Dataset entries
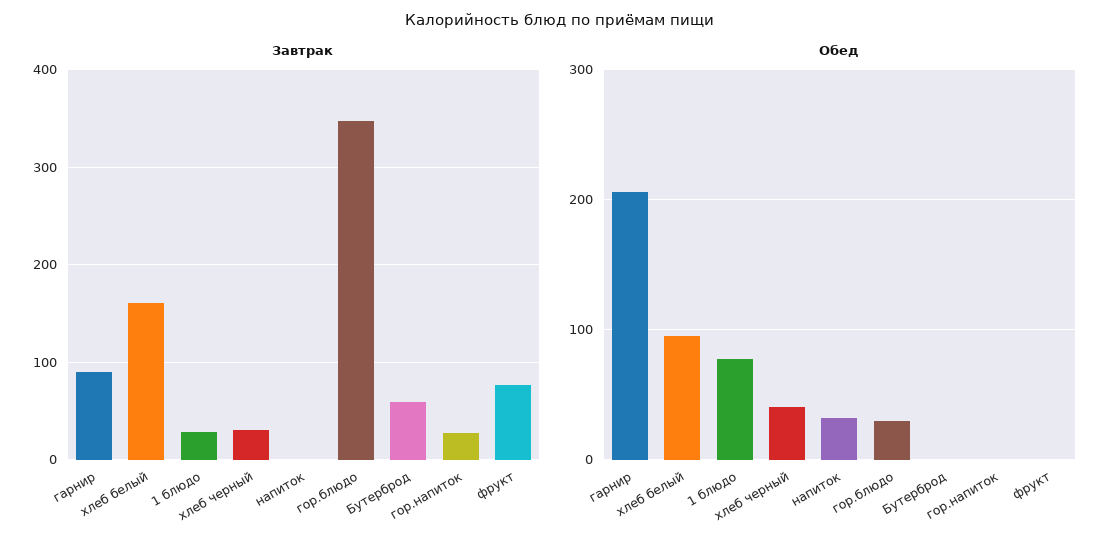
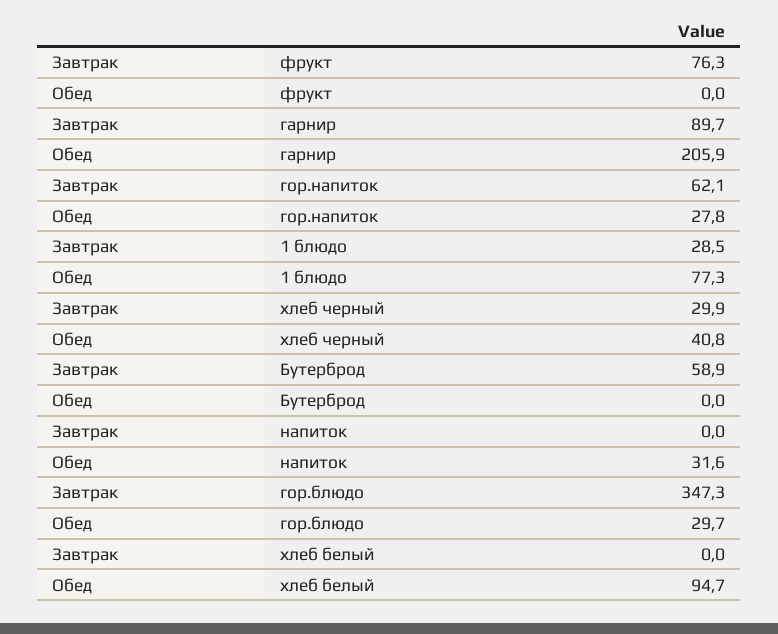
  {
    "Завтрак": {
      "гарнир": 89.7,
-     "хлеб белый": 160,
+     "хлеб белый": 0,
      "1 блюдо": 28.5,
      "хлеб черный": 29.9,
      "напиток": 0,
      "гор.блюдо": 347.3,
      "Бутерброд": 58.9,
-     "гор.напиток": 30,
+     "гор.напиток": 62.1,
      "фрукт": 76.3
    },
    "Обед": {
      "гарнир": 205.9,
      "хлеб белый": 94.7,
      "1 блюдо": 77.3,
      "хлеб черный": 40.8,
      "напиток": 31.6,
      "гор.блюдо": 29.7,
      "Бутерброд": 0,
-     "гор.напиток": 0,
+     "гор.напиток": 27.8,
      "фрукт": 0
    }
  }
==
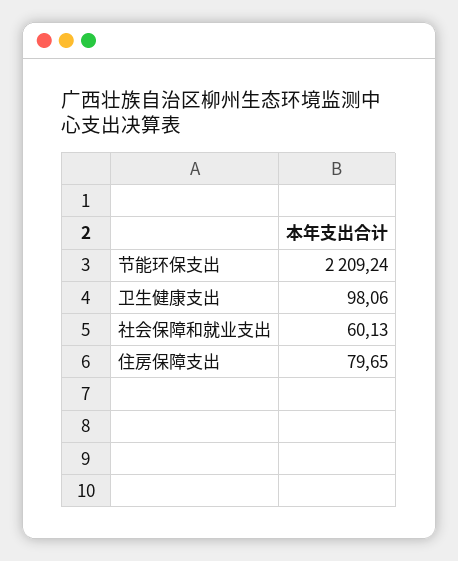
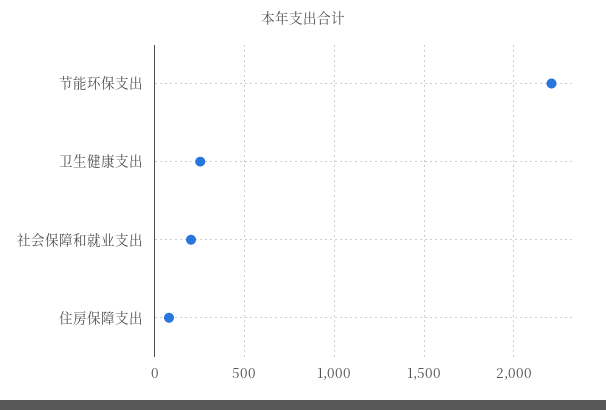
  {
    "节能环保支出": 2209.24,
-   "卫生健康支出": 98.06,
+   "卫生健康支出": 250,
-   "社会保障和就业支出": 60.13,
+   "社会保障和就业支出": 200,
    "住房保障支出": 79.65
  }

### EXERCISE DETAILS
Look through the records and copy every line that has the word "блюдо".

### FINISHED EXERCISE
      "1 блюдо": 28.5,
      "гор.блюдо": 347.3,
      "1 блюдо": 77.3,
      "гор.блюдо": 29.7,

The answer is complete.